An important work we cite under Literary Criticism, Film Criticism, and Background. The war referred to in the (publisher's) title is World War II, and "America" = USA + Canada.

EoC deals with "agency panic": the fear that one is not an agent in the sense of "autonomous actor, choosing significant actions" but in the sense of "factor"—an agent of the will of persons or forces outside oneself (as with someone in S. Milgram's "agentic state." See Milgram's Obedience to Authority under Background); also note relevance for such classic take-over stories as R. A. Heinlein's The Puppet Masters (1951), with the motif mechanized in K. Vonnegut's The Sirens of Titan (1959) and William Cameron Menzies's INVADERS FROM MARS (1953). See Empire of Conspiracy ch. 3 for surveillance and discussion of body and disembodiment in the work of Margaret Atwood and others. See also for William S. Burrough's Soft Machine, Ticket that Exploded, and some essays in The Adding Machine; Don DeLillo's Libra and White Noise; P. K. Dick's Do Androids Dream of Electric Sheep?; William Gibson's Neuromancer; Joseph Heller's Catch-22 and Something Happened; Ken Kesey's One Flew Over the Cuckoo's Nest; Thomas Pynchon's Gravity's Rainbow. EoC is very useful for imagery of containment within machines and systems, so see also for E. M. Forster's "The Machine Stops"—a pre-World War I British work TM does not discuss—and its literary and film progeny. See esp. "Epilogue" (185-202) for the Cyberpunks and, indirectly, the possibility of a straight-line connection from Foster's "Machine Stops" (§ III) to "the Mayan control machine" of W. Burrough's Soft Machine (SM 95) to the job of Case in Neuromancer (EoC 192).

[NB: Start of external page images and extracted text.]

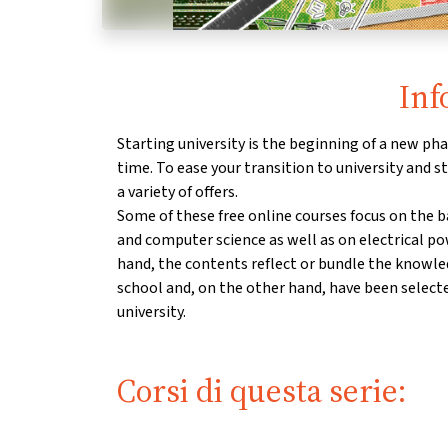
Inf
Starting university is the beginning of a new phas
time. To ease your transition to university and st
a variety of offers.
Some of these free online courses focus on the 
and computer science as well as on electrical p
hand, the contents reflect or bundle the knowl
school and, on the other hand, have been select
university.
Corsi di questa serie:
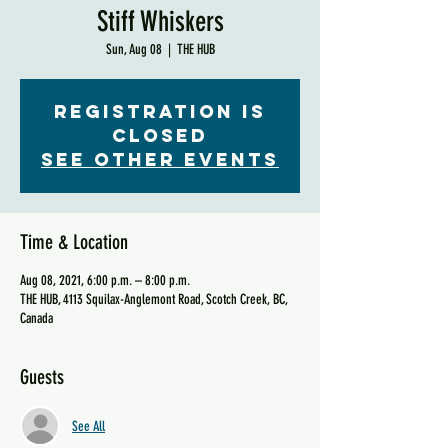
Stiff Whiskers
Sun, Aug 08
  |  
THE HUB
Registration is
Closed
See other events
Time & Location
Aug 08, 2021, 6:00 p.m. – 8:00 p.m.
THE HUB, 4113 Squilax-Anglemont Road, Scotch Creek, BC,
Canada
Guests
See All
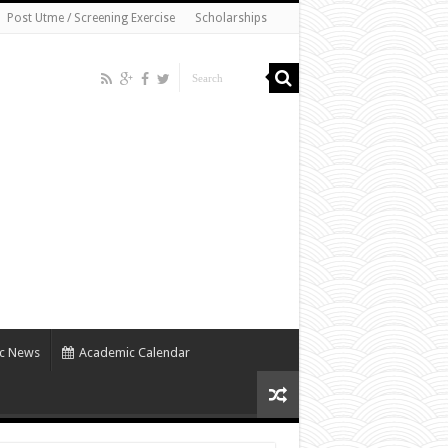
Post Utme / Screening Exercise
Scholarships
c News
Academic Calendar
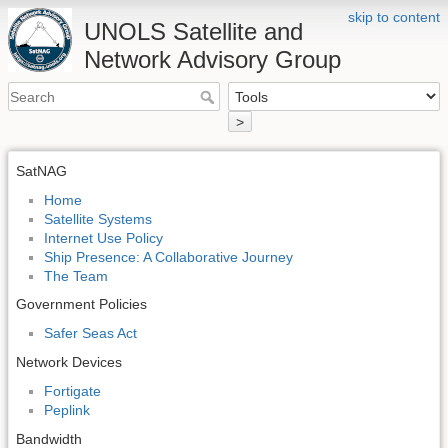
skip to content
UNOLS Satellite and
Network Advisory Group
>
SatNAG
Home
Satellite Systems
Internet Use Policy
Ship Presence: A Collaborative Journey
The Team
Government Policies
Safer Seas Act
Network Devices
Fortigate
Peplink
Bandwidth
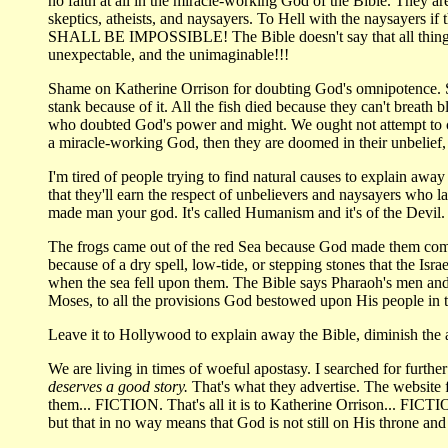
no faith at all in the miracle-working God of the Bible. They a
skeptics, atheists, and naysayers. To Hell with the naysayers 
SHALL BE IMPOSSIBLE! The Bible doesn't say that all things 
unexpectable, and the unimaginable!!!
Shame on Katherine Orrison for doubting God's omnipotence. She 
stank because of it. All the fish died because they can't breath
who doubted God's power and might. We ought not attempt to cat
a miracle-working God, then they are doomed in their unbelief, f
I'm tired of people trying to find natural causes to explain awa
that they'll earn the respect of unbelievers and naysayers who
made man your god. It's called Humanism and it's of the Devil.
The frogs came out of the red Sea because God made them come o
because of a dry spell, low-tide, or stepping stones that the I
when the sea fell upon them. The Bible says Pharaoh's men and
Moses, to all the provisions God bestowed upon His people in 
Leave it to Hollywood to explain away the Bible, diminish the 
We are living in times of woeful apostasy. I searched for furt
deserves a good story.
That's what they advertise. The website 
them... FICTION. That's all it is to Katherine Orrison... FICTIO
but that in no way means that God is not still on His throne 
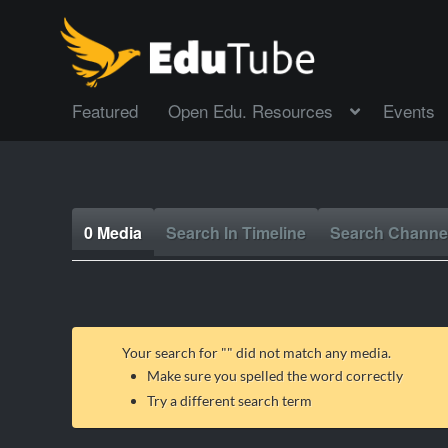
Featured
Open Edu. Resources
Events
0 Media
Search In Timeline
Search Channe
Your search for "
" did not match any media.
Make sure you spelled the word correctly
Try a different search term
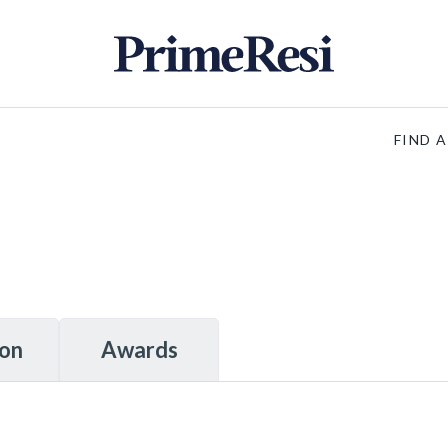
FIND 
ion
Awards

Empire of Conspiracy can profitably be put into dialog with other works. For some, but not much, exculpation of K. Kesey et al. on TM's legitimate charge of misogyny in feminizing entrapping system, see theory of all things Other as feminine to a male Self, summarized in Linda Bamber's Comic Women, Tragic Men: A Study of Gender and Genre in Shakespeare (Stanford, CA: Stanford UP, 1982). For an epitomizing moment in an SF/Utopian work of some of TM's concerns, see K. Vonnegut's Player Piano, ch. 30, on Alfy Tucci: "Lasher smiled sadly. 'The great American individual […]. Thinks he's the embodiment of liberal thought throughout the ages. Stands on his own two feet, by God, alone and motionless. He'd make a good lamp post, if he'd weather better and didn't have to eat" (281-82). Also note Vonnegut's Paul Proteus in Player Piano on "The main business of humanity" as "to do a good job being human beings" and "not to serve as appendages to machines, institutions, and systems" (297; ch. 31).